═══ EXTRACTED ENTRIES

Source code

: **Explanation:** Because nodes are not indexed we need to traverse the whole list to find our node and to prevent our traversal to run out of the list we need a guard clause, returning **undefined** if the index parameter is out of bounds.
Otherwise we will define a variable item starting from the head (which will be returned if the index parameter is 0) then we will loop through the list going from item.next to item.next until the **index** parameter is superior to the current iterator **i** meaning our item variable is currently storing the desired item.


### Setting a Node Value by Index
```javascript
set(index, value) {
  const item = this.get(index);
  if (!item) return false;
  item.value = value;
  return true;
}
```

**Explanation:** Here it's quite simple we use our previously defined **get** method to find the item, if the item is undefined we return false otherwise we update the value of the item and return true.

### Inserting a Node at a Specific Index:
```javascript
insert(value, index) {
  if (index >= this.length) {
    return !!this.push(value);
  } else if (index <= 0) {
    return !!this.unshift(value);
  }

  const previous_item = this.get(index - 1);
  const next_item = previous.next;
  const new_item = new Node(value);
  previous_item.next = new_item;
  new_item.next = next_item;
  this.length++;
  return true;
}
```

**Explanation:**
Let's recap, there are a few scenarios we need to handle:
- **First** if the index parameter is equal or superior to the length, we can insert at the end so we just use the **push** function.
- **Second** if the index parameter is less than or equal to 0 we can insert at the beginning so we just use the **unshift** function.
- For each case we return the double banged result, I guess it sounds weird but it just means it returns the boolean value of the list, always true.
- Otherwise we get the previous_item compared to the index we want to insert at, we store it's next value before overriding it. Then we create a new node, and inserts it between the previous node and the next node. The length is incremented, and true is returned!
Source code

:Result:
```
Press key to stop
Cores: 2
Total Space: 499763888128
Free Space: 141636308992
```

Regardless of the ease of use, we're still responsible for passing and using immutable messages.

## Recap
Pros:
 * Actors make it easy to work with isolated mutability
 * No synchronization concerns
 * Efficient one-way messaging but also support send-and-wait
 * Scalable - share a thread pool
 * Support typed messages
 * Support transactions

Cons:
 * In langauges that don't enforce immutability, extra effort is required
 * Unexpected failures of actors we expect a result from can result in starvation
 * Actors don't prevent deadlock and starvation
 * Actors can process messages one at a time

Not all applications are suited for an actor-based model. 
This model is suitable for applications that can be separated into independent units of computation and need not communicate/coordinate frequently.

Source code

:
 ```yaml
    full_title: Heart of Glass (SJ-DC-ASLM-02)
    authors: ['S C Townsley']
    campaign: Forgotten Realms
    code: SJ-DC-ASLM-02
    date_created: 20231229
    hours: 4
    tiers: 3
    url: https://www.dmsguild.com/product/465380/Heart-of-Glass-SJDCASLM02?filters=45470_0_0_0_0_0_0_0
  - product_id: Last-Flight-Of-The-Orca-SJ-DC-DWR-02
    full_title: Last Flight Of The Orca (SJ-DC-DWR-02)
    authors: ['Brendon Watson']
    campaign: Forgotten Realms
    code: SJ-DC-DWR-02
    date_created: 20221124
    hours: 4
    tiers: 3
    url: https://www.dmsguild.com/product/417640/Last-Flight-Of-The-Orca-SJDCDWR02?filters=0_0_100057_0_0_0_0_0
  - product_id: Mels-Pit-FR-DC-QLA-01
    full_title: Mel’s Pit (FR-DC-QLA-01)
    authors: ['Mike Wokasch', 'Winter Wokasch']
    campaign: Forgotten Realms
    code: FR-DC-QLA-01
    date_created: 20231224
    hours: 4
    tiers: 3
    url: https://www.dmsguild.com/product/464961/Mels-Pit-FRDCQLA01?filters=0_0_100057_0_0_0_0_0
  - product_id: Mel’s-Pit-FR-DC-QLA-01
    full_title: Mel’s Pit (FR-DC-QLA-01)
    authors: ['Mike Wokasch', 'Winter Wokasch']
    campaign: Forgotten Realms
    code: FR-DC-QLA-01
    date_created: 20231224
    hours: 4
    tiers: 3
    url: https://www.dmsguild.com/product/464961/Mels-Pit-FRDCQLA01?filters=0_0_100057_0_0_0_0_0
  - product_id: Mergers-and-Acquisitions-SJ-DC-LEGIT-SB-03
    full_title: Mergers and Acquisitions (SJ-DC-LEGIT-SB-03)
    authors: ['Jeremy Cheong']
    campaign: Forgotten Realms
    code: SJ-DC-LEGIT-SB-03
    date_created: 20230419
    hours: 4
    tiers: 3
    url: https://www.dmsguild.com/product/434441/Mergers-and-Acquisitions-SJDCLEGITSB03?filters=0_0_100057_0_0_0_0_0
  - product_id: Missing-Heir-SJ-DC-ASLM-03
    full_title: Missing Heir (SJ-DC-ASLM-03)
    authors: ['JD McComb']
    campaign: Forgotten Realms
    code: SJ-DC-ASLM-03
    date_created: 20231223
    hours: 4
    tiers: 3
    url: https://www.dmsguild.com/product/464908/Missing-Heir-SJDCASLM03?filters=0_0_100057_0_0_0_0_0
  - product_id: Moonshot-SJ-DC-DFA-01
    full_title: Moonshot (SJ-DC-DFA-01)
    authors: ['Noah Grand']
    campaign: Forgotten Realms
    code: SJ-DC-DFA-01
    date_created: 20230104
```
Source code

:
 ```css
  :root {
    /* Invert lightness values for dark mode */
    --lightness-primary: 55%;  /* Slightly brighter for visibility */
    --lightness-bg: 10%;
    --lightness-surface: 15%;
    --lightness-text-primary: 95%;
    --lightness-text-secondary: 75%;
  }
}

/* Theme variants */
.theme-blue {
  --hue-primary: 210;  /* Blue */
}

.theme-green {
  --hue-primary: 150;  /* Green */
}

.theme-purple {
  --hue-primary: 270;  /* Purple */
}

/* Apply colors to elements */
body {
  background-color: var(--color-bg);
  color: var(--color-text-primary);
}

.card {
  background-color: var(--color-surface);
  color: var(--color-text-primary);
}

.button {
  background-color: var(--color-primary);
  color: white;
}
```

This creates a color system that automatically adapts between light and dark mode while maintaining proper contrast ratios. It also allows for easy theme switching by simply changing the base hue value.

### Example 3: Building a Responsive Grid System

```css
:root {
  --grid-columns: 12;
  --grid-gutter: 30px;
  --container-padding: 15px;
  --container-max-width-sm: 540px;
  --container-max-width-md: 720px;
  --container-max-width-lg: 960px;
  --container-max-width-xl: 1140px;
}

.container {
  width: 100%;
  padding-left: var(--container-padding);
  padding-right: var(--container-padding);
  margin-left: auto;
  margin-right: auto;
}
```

══════

**WHAT YOU NEED TO DO**
When a line in the listing has the string "messages" in it, return that line.

**ANSWER SECTION**
Regardless of the ease of use, we're still responsible for passing and using immutable messages.
 * Support typed messages
 * Actors can process messages one at a time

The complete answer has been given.